> Task item:
Copy every line below word for word, leaving out the pictures.
%%
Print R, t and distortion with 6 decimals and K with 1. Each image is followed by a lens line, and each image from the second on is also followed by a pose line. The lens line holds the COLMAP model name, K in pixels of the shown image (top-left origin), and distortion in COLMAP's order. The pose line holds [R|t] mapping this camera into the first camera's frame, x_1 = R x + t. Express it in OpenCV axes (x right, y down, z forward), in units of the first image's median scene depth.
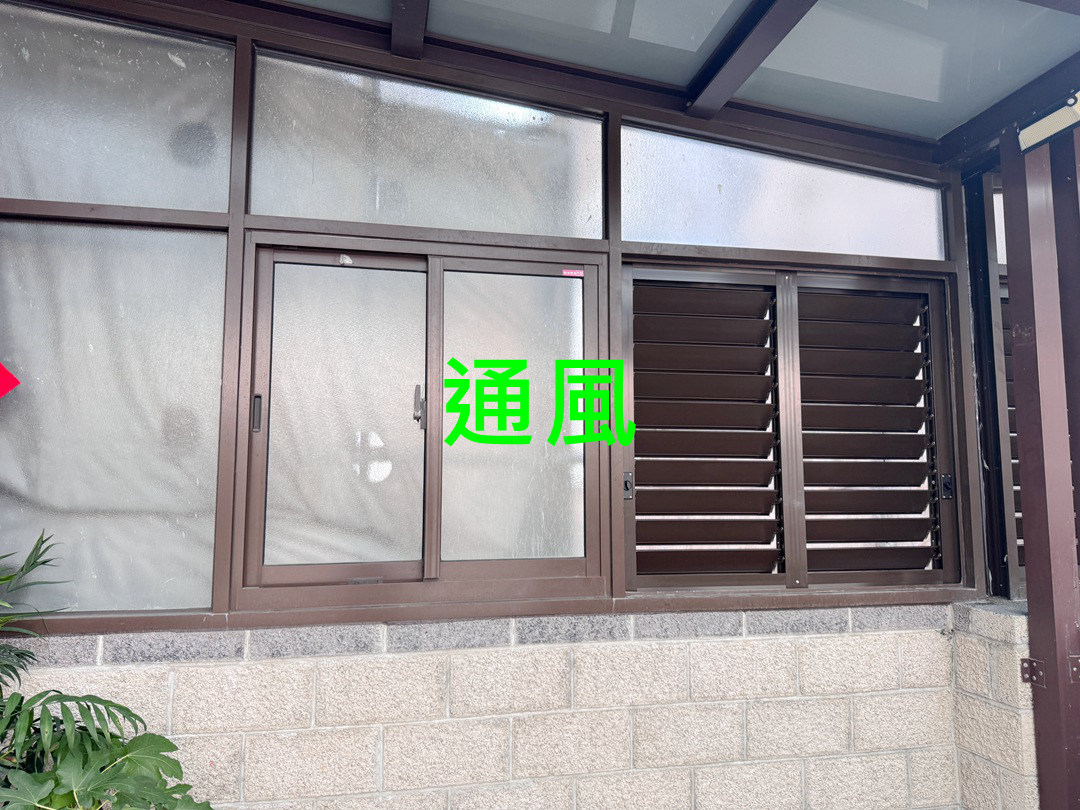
lens RADIAL K [[760.1, 0, 540.1], [0, 760.1, 419.3], [0, 0, 1]] dist [0.085693, -0.174817]
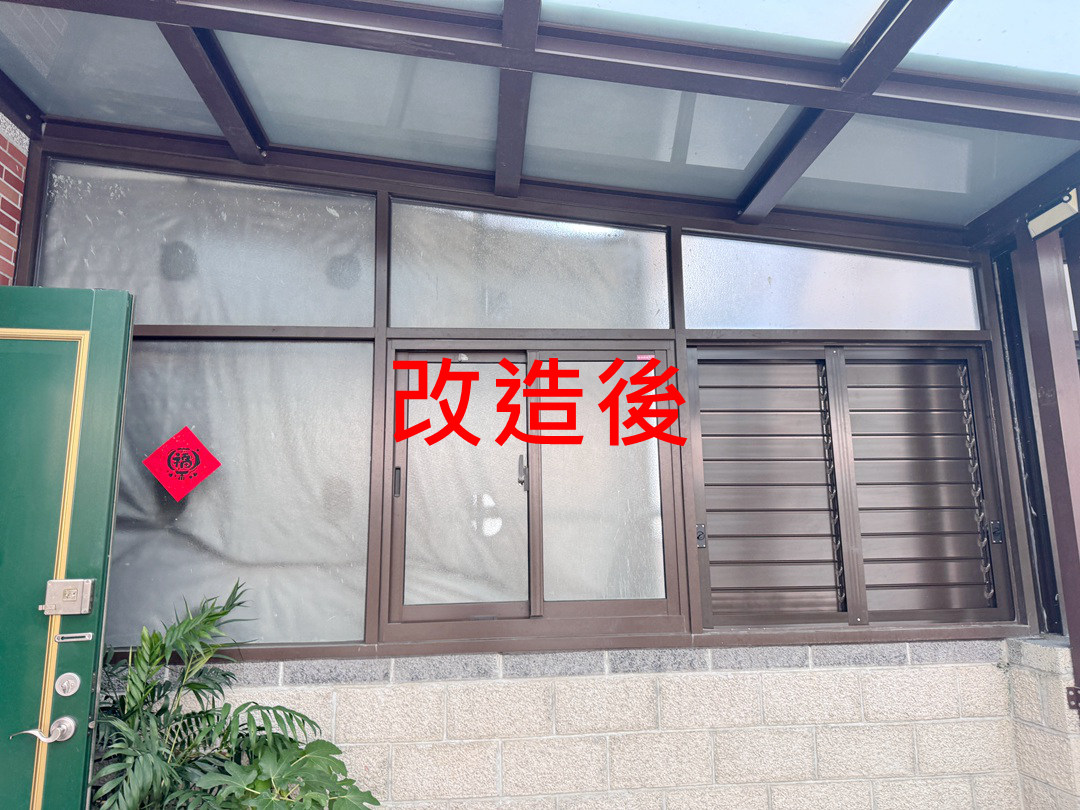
lens RADIAL K [[757.7, 0, 540.0], [0, 757.7, 405.0], [0, 0, 1]] dist [0.049602, -0.082766]
pose [[0.991850, -0.038114, -0.121576, 0.020488], [0.027066, 0.995459, -0.091260, -0.013705], [0.124502, 0.087225, 0.988378, -0.209555]]
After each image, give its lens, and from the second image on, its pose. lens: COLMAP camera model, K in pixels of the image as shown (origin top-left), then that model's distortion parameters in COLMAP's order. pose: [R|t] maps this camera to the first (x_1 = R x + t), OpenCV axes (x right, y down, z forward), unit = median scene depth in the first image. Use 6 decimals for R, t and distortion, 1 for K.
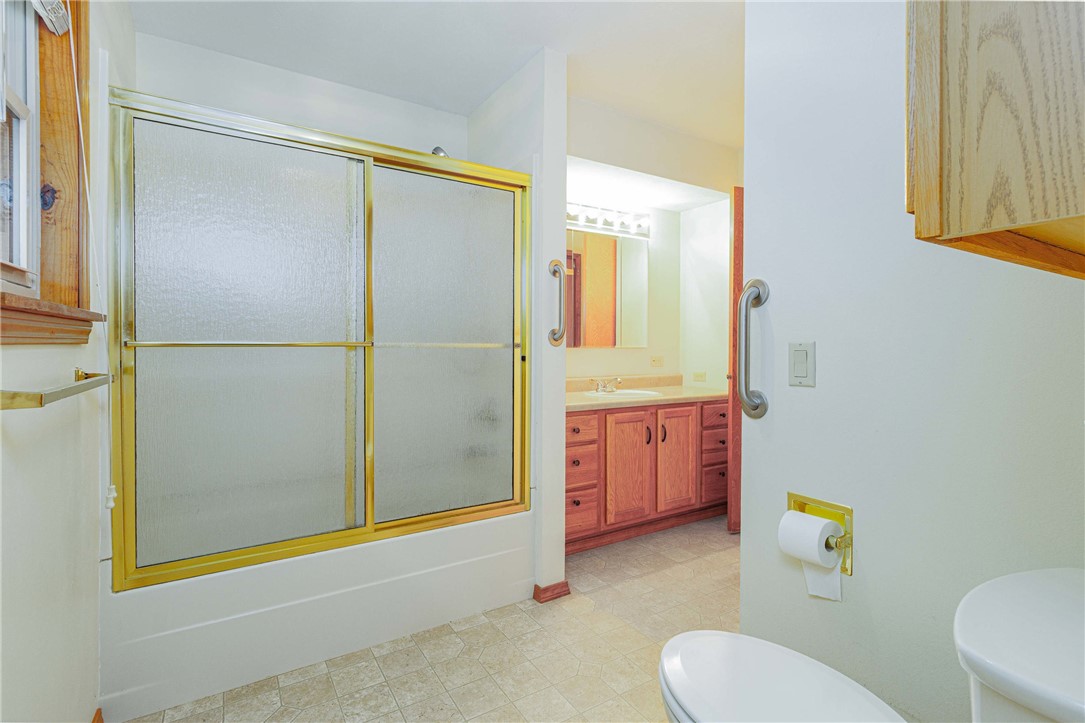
lens RADIAL K [[516.1, 0, 539.3], [0, 516.1, 353.6], [0, 0, 1]] dist [0.002363, 0.000809]
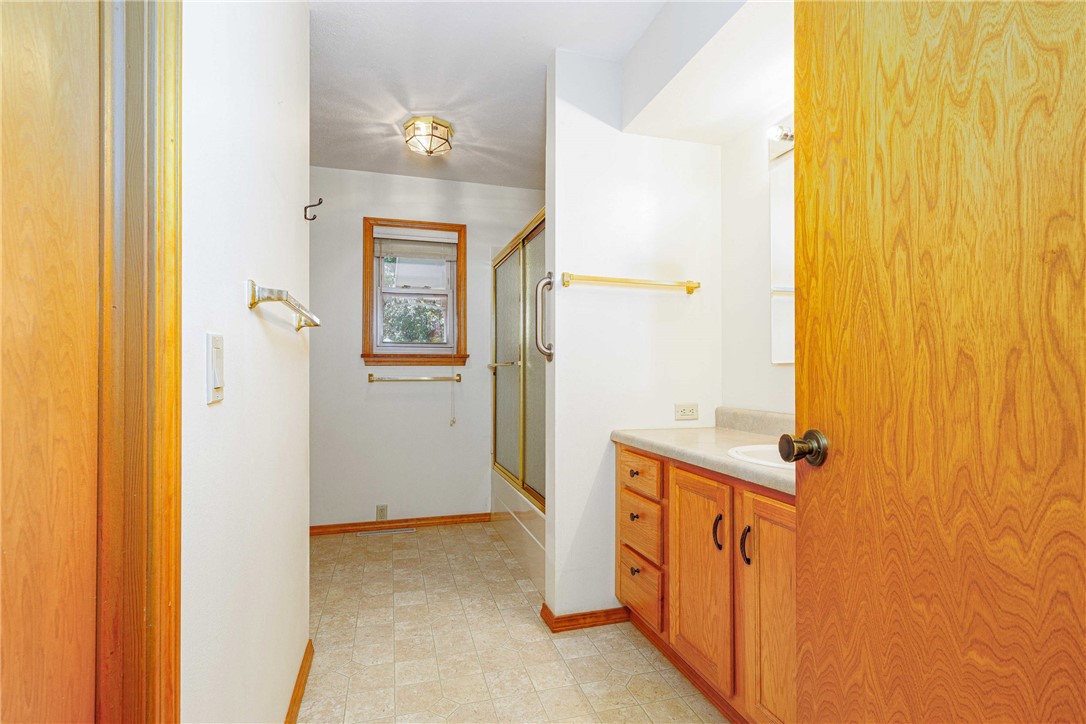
lens RADIAL K [[506.6, 0, 516.1], [0, 506.6, 369.5], [0, 0, 1]] dist [0.000708, 0.000211]
pose [[-0.301578, -0.003724, -0.953434, 0.723945], [-0.007744, 0.999969, -0.001457, 0.001417], [0.953410, 0.006944, -0.301598, 0.932848]]
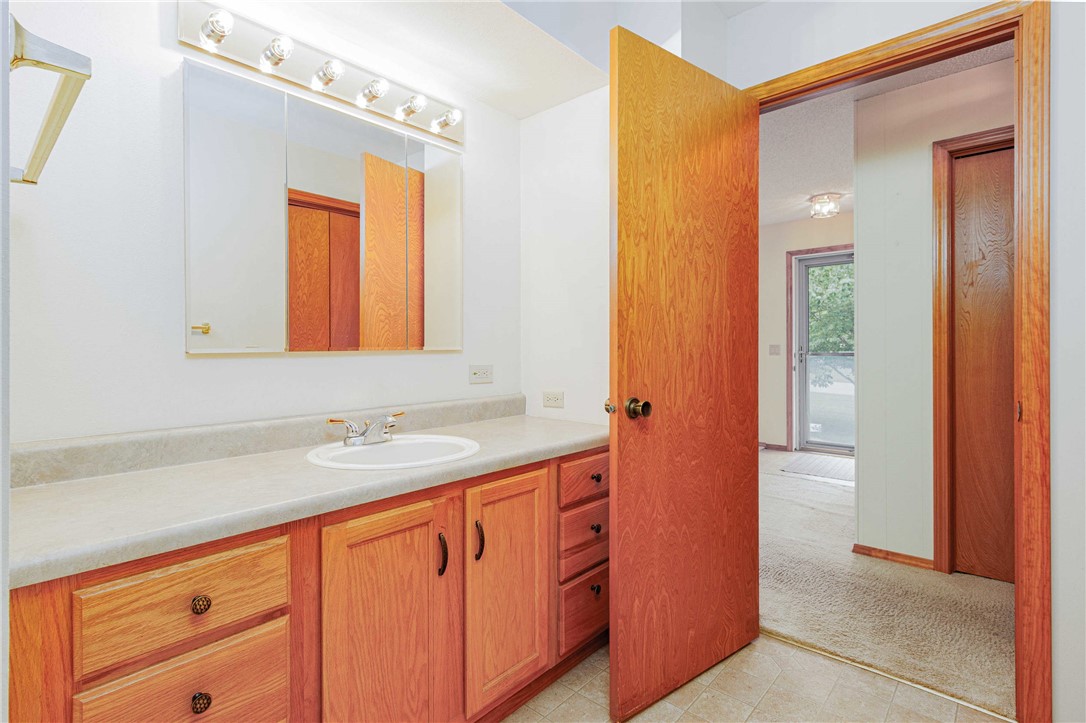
lens RADIAL K [[516.6, 0, 539.8], [0, 516.6, 353.6], [0, 0, 1]] dist [0.002363, 0.000809]
pose [[0.961522, -0.005672, 0.274670, 0.167876], [0.006310, 0.999979, -0.001439, -0.008199], [-0.274656, 0.003117, 0.961537, 0.547477]]
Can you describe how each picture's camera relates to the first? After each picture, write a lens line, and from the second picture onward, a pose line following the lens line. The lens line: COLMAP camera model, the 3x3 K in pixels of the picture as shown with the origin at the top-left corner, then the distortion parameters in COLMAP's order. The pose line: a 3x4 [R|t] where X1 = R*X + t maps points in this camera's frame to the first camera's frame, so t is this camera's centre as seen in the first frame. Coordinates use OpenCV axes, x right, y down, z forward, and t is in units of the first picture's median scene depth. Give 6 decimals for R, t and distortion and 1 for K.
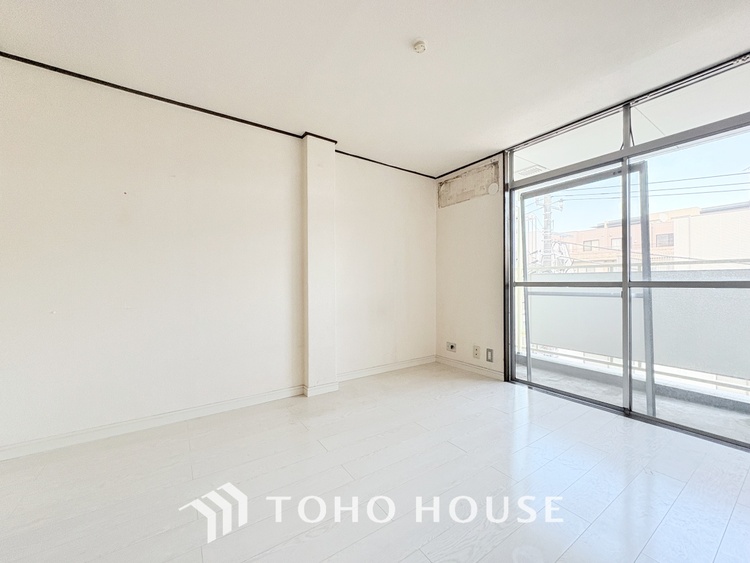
lens RADIAL K [[297.9, 0, 374.2], [0, 297.9, 281.7], [0, 0, 1]] dist [-0.005796, 0.001062]
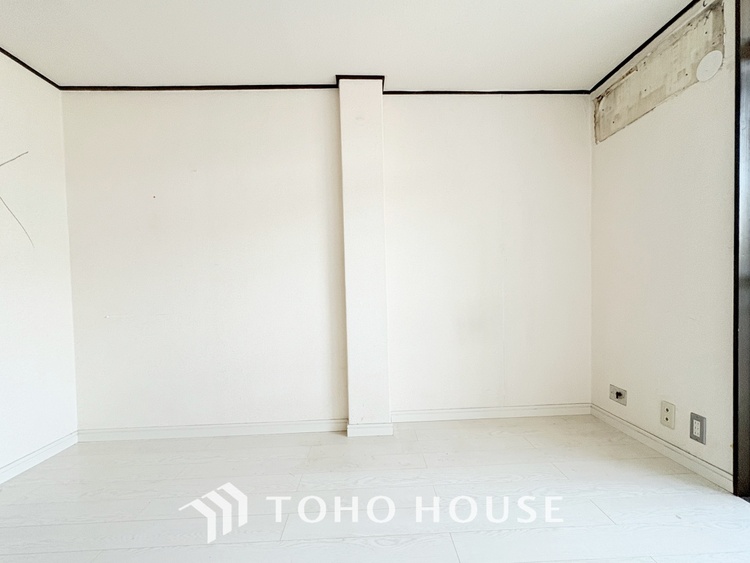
lens RADIAL K [[333.0, 0, 373.8], [0, 333.0, 295.4], [0, 0, 1]] dist [0.000186, -0.000965]
pose [[0.846505, -0.003577, -0.532369, 0.244257], [0.025354, 0.999114, 0.033600, 0.005555], [0.531777, -0.041940, 0.845846, 0.298585]]
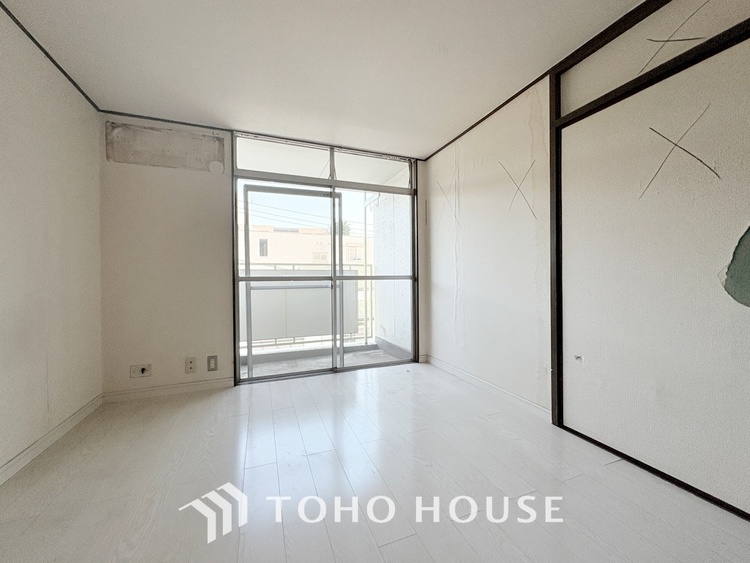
lens RADIAL K [[297.9, 0, 375.6], [0, 297.9, 281.3], [0, 0, 1]] dist [-0.005796, 0.001062]
pose [[0.217799, -0.005609, 0.975978, -0.346746], [0.006704, 0.999968, 0.004251, 0.014820], [-0.975971, 0.005618, 0.217830, 0.380068]]
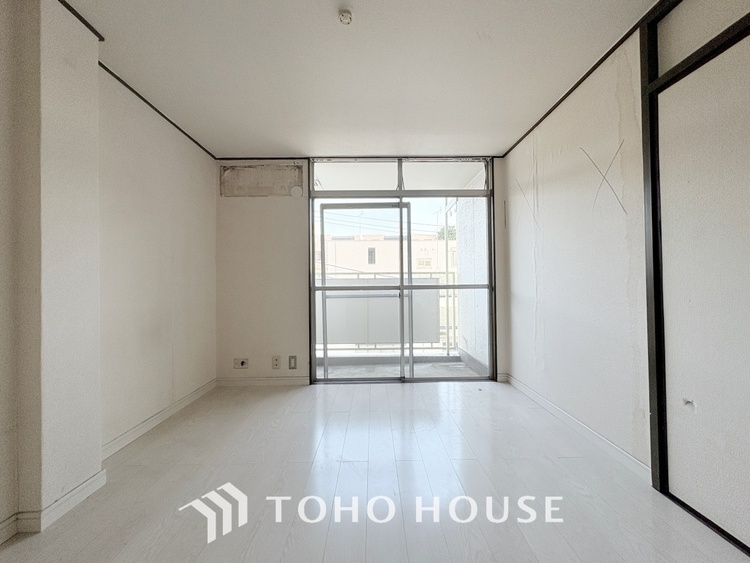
lens RADIAL K [[297.9, 0, 374.8], [0, 297.9, 281.0], [0, 0, 1]] dist [-0.005796, 0.001062]
pose [[0.549746, 0.010183, 0.835270, -0.286982], [0.006834, 0.999837, -0.016687, 0.001259], [-0.835304, 0.014882, 0.549587, 0.253630]]
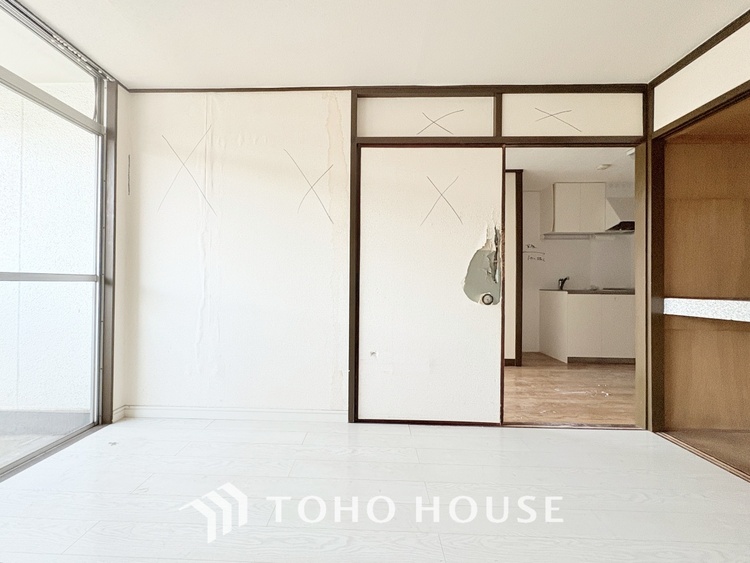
lens RADIAL K [[297.9, 0, 368.1], [0, 297.9, 283.6], [0, 0, 1]] dist [-0.005796, 0.001062]
pose [[-0.812401, 0.004077, 0.583085, -0.062147], [-0.004235, 0.999908, -0.012892, 0.023205], [-0.583084, -0.012943, -0.812309, 0.677221]]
%%
> Answer box:
Print R, t and distortion with 6 decimals and K with 1. Each image is followed by a lens line, and each image from the second on is also followed by a pose line. The lens line holds the COLMAP model name, K in pixels of the shown image (top-left origin), and distortion in COLMAP's order. The pose line holds [R|t] mapping this camera into the first camera's frame, x_1 = R x + t. Express it in OpenCV axes (x right, y down, z forward), in units of the first image's median scene depth.
lens RADIAL K [[760.1, 0, 540.1], [0, 760.1, 419.3], [0, 0, 1]] dist [0.085693, -0.174817]
lens RADIAL K [[757.7, 0, 540.0], [0, 757.7, 405.0], [0, 0, 1]] dist [0.049602, -0.082766]
pose [[0.991850, -0.038114, -0.121576, 0.020488], [0.027066, 0.995459, -0.091260, -0.013705], [0.124502, 0.087225, 0.988378, -0.209555]]
After each image, give its lens, and from the second image on, its pose. lens: COLMAP camera model, K in pixels of the image as shown (origin top-left), then that model's distortion parameters in COLMAP's order. pose: [R|t] maps this camera to the first (x_1 = R x + t), OpenCV axes (x right, y down, z forward), unit = median scene depth in the first image. Use 6 decimals for R, t and distortion, 1 for K.
lens RADIAL K [[516.1, 0, 539.3], [0, 516.1, 353.6], [0, 0, 1]] dist [0.002363, 0.000809]
lens RADIAL K [[506.6, 0, 516.1], [0, 506.6, 369.5], [0, 0, 1]] dist [0.000708, 0.000211]
pose [[-0.301578, -0.003724, -0.953434, 0.723945], [-0.007744, 0.999969, -0.001457, 0.001417], [0.953410, 0.006944, -0.301598, 0.932848]]
lens RADIAL K [[516.6, 0, 539.8], [0, 516.6, 353.6], [0, 0, 1]] dist [0.002363, 0.000809]
pose [[0.961522, -0.005672, 0.274670, 0.167876], [0.006310, 0.999979, -0.001439, -0.008199], [-0.274656, 0.003117, 0.961537, 0.547477]]
Can you describe how each picture's camera relates to the first? After each picture, write a lens line, and from the second picture onward, a pose line following the lens line. The lens line: COLMAP camera model, the 3x3 K in pixels of the picture as shown with the origin at the top-left corner, then the distortion parameters in COLMAP's order. The pose line: a 3x4 [R|t] where X1 = R*X + t maps points in this camera's frame to the first camera's frame, so t is this camera's centre as seen in the first frame. Coordinates use OpenCV axes, x right, y down, z forward, and t is in units of the first picture's median scene depth. Give 6 decimals for R, t and distortion and 1 for K.
lens RADIAL K [[297.9, 0, 374.2], [0, 297.9, 281.7], [0, 0, 1]] dist [-0.005796, 0.001062]
lens RADIAL K [[333.0, 0, 373.8], [0, 333.0, 295.4], [0, 0, 1]] dist [0.000186, -0.000965]
pose [[0.846505, -0.003577, -0.532369, 0.244257], [0.025354, 0.999114, 0.033600, 0.005555], [0.531777, -0.041940, 0.845846, 0.298585]]
lens RADIAL K [[297.9, 0, 375.6], [0, 297.9, 281.3], [0, 0, 1]] dist [-0.005796, 0.001062]
pose [[0.217799, -0.005609, 0.975978, -0.346746], [0.006704, 0.999968, 0.004251, 0.014820], [-0.975971, 0.005618, 0.217830, 0.380068]]
lens RADIAL K [[297.9, 0, 374.8], [0, 297.9, 281.0], [0, 0, 1]] dist [-0.005796, 0.001062]
pose [[0.549746, 0.010183, 0.835270, -0.286982], [0.006834, 0.999837, -0.016687, 0.001259], [-0.835304, 0.014882, 0.549587, 0.253630]]
lens RADIAL K [[297.9, 0, 368.1], [0, 297.9, 283.6], [0, 0, 1]] dist [-0.005796, 0.001062]
pose [[-0.812401, 0.004077, 0.583085, -0.062147], [-0.004235, 0.999908, -0.012892, 0.023205], [-0.583084, -0.012943, -0.812309, 0.677221]]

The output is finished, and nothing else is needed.